How to complete this task :: Return all of the data exactly, with nothing left out but the pictures.

Provided material ::
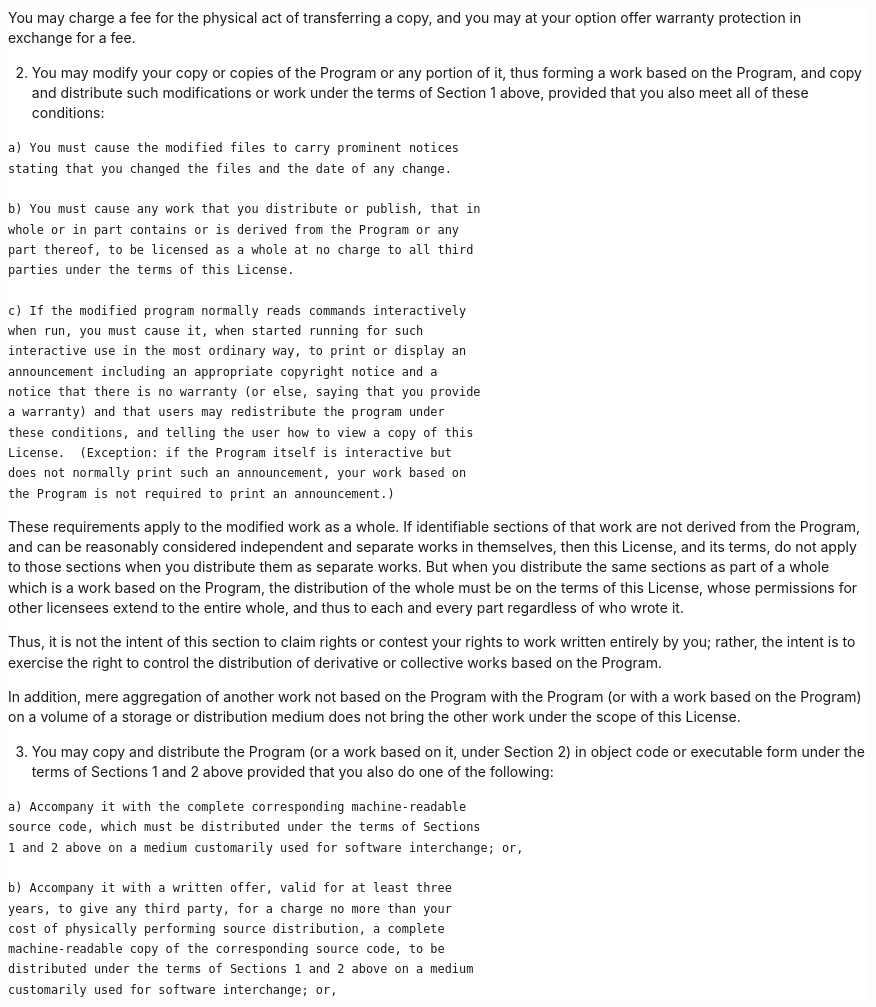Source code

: You may charge a fee for the physical act of transferring a copy, and
you may at your option offer warranty protection in exchange for a fee.

  2. You may modify your copy or copies of the Program or any portion
of it, thus forming a work based on the Program, and copy and
distribute such modifications or work under the terms of Section 1
above, provided that you also meet all of these conditions:

    a) You must cause the modified files to carry prominent notices
    stating that you changed the files and the date of any change.

    b) You must cause any work that you distribute or publish, that in
    whole or in part contains or is derived from the Program or any
    part thereof, to be licensed as a whole at no charge to all third
    parties under the terms of this License.

    c) If the modified program normally reads commands interactively
    when run, you must cause it, when started running for such
    interactive use in the most ordinary way, to print or display an
    announcement including an appropriate copyright notice and a
    notice that there is no warranty (or else, saying that you provide
    a warranty) and that users may redistribute the program under
    these conditions, and telling the user how to view a copy of this
    License.  (Exception: if the Program itself is interactive but
    does not normally print such an announcement, your work based on
    the Program is not required to print an announcement.)

These requirements apply to the modified work as a whole.  If
identifiable sections of that work are not derived from the Program,
and can be reasonably considered independent and separate works in
themselves, then this License, and its terms, do not apply to those
sections when you distribute them as separate works.  But when you
distribute the same sections as part of a whole which is a work based
on the Program, the distribution of the whole must be on the terms of
this License, whose permissions for other licensees extend to the
entire whole, and thus to each and every part regardless of who wrote it.

Thus, it is not the intent of this section to claim rights or contest
your rights to work written entirely by you; rather, the intent is to
exercise the right to control the distribution of derivative or
collective works based on the Program.

In addition, mere aggregation of another work not based on the Program
with the Program (or with a work based on the Program) on a volume of
a storage or distribution medium does not bring the other work under
the scope of this License.

  3. You may copy and distribute the Program (or a work based on it,
under Section 2) in object code or executable form under the terms of
Sections 1 and 2 above provided that you also do one of the following:

    a) Accompany it with the complete corresponding machine-readable
    source code, which must be distributed under the terms of Sections
    1 and 2 above on a medium customarily used for software interchange; or,

    b) Accompany it with a written offer, valid for at least three
    years, to give any third party, for a charge no more than your
    cost of physically performing source distribution, a complete
    machine-readable copy of the corresponding source code, to be
    distributed under the terms of Sections 1 and 2 above on a medium
    customarily used for software interchange; or,
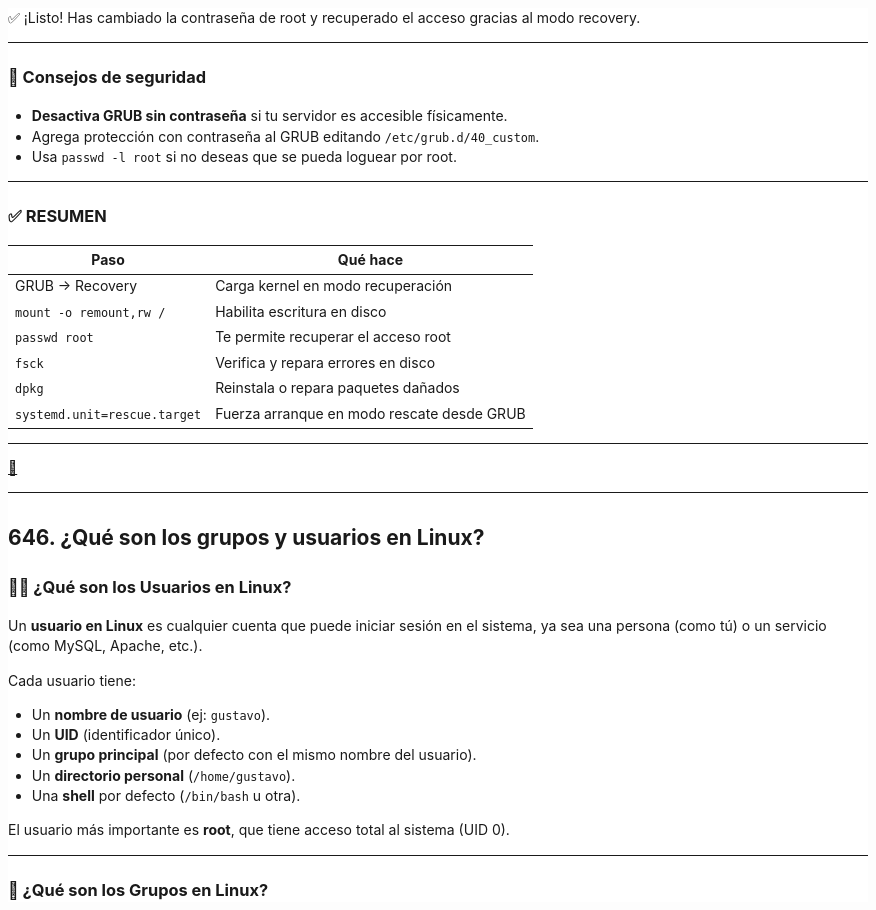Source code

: ✅ ¡Listo! Has cambiado la contraseña de root y recuperado el acceso gracias al modo recovery.

---

### 🧯 Consejos de seguridad

- **Desactiva GRUB sin contraseña** si tu servidor es accesible físicamente.
- Agrega protección con contraseña al GRUB editando `/etc/grub.d/40_custom`.
- Usa `passwd -l root` si no deseas que se pueda loguear por root.

---

### ✅ RESUMEN

| Paso                         | Qué hace                                   |
| ---------------------------- | ------------------------------------------ |
| GRUB → Recovery              | Carga kernel en modo recuperación          |
| `mount -o remount,rw /`      | Habilita escritura en disco                |
| `passwd root`                | Te permite recuperar el acceso root        |
| `fsck`                       | Verifica y repara errores en disco         |
| `dpkg`                       | Reinstala o repara paquetes dañados        |
| `systemd.unit=rescue.target` | Fuerza arranque en modo rescate desde GRUB |

---

[🔼](#índice)

---

## **646. ¿Qué son los grupos y usuarios en Linux?**

### 🧑‍💻 ¿Qué son los Usuarios en Linux?

Un **usuario en Linux** es cualquier cuenta que puede iniciar sesión en el sistema, ya sea una persona (como tú) o un servicio (como MySQL, Apache, etc.).

Cada usuario tiene:

- Un **nombre de usuario** (ej: `gustavo`).
- Un **UID** (identificador único).
- Un **grupo principal** (por defecto con el mismo nombre del usuario).
- Un **directorio personal** (`/home/gustavo`).
- Una **shell** por defecto (`/bin/bash` u otra).

El usuario más importante es **root**, que tiene acceso total al sistema (UID 0).

---

### 👥 ¿Qué son los Grupos en Linux?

Solution to the exercise ::
Source code

: You may charge a fee for the physical act of transferring a copy, and
you may at your option offer warranty protection in exchange for a fee.

  2. You may modify your copy or copies of the Program or any portion
of it, thus forming a work based on the Program, and copy and
distribute such modifications or work under the terms of Section 1
above, provided that you also meet all of these conditions:

    a) You must cause the modified files to carry prominent notices
    stating that you changed the files and the date of any change.

    b) You must cause any work that you distribute or publish, that in
    whole or in part contains or is derived from the Program or any
    part thereof, to be licensed as a whole at no charge to all third
    parties under the terms of this License.

    c) If the modified program normally reads commands interactively
    when run, you must cause it, when started running for such
    interactive use in the most ordinary way, to print or display an
    announcement including an appropriate copyright notice and a
    notice that there is no warranty (or else, saying that you provide
    a warranty) and that users may redistribute the program under
    these conditions, and telling the user how to view a copy of this
    License.  (Exception: if the Program itself is interactive but
    does not normally print such an announcement, your work based on
    the Program is not required to print an announcement.)

These requirements apply to the modified work as a whole.  If
identifiable sections of that work are not derived from the Program,
and can be reasonably considered independent and separate works in
themselves, then this License, and its terms, do not apply to those
sections when you distribute them as separate works.  But when you
distribute the same sections as part of a whole which is a work based
on the Program, the distribution of the whole must be on the terms of
this License, whose permissions for other licensees extend to the
entire whole, and thus to each and every part regardless of who wrote it.

Thus, it is not the intent of this section to claim rights or contest
your rights to work written entirely by you; rather, the intent is to
exercise the right to control the distribution of derivative or
collective works based on the Program.

In addition, mere aggregation of another work not based on the Program
with the Program (or with a work based on the Program) on a volume of
a storage or distribution medium does not bring the other work under
the scope of this License.

  3. You may copy and distribute the Program (or a work based on it,
under Section 2) in object code or executable form under the terms of
Sections 1 and 2 above provided that you also do one of the following:

    a) Accompany it with the complete corresponding machine-readable
    source code, which must be distributed under the terms of Sections
    1 and 2 above on a medium customarily used for software interchange; or,

    b) Accompany it with a written offer, valid for at least three
    years, to give any third party, for a charge no more than your
    cost of physically performing source distribution, a complete
    machine-readable copy of the corresponding source code, to be
    distributed under the terms of Sections 1 and 2 above on a medium
    customarily used for software interchange; or,
Source code

: ✅ ¡Listo! Has cambiado la contraseña de root y recuperado el acceso gracias al modo recovery.

---

### 🧯 Consejos de seguridad

- **Desactiva GRUB sin contraseña** si tu servidor es accesible físicamente.
- Agrega protección con contraseña al GRUB editando `/etc/grub.d/40_custom`.
- Usa `passwd -l root` si no deseas que se pueda loguear por root.

---

### ✅ RESUMEN

| Paso                         | Qué hace                                   |
| ---------------------------- | ------------------------------------------ |
| GRUB → Recovery              | Carga kernel en modo recuperación          |
| `mount -o remount,rw /`      | Habilita escritura en disco                |
| `passwd root`                | Te permite recuperar el acceso root        |
| `fsck`                       | Verifica y repara errores en disco         |
| `dpkg`                       | Reinstala o repara paquetes dañados        |
| `systemd.unit=rescue.target` | Fuerza arranque en modo rescate desde GRUB |

---

[🔼](#índice)

---

## **646. ¿Qué son los grupos y usuarios en Linux?**

### 🧑‍💻 ¿Qué son los Usuarios en Linux?

Un **usuario en Linux** es cualquier cuenta que puede iniciar sesión en el sistema, ya sea una persona (como tú) o un servicio (como MySQL, Apache, etc.).

Cada usuario tiene:

- Un **nombre de usuario** (ej: `gustavo`).
- Un **UID** (identificador único).
- Un **grupo principal** (por defecto con el mismo nombre del usuario).
- Un **directorio personal** (`/home/gustavo`).
- Una **shell** por defecto (`/bin/bash` u otra).

El usuario más importante es **root**, que tiene acceso total al sistema (UID 0).

---

### 👥 ¿Qué son los Grupos en Linux?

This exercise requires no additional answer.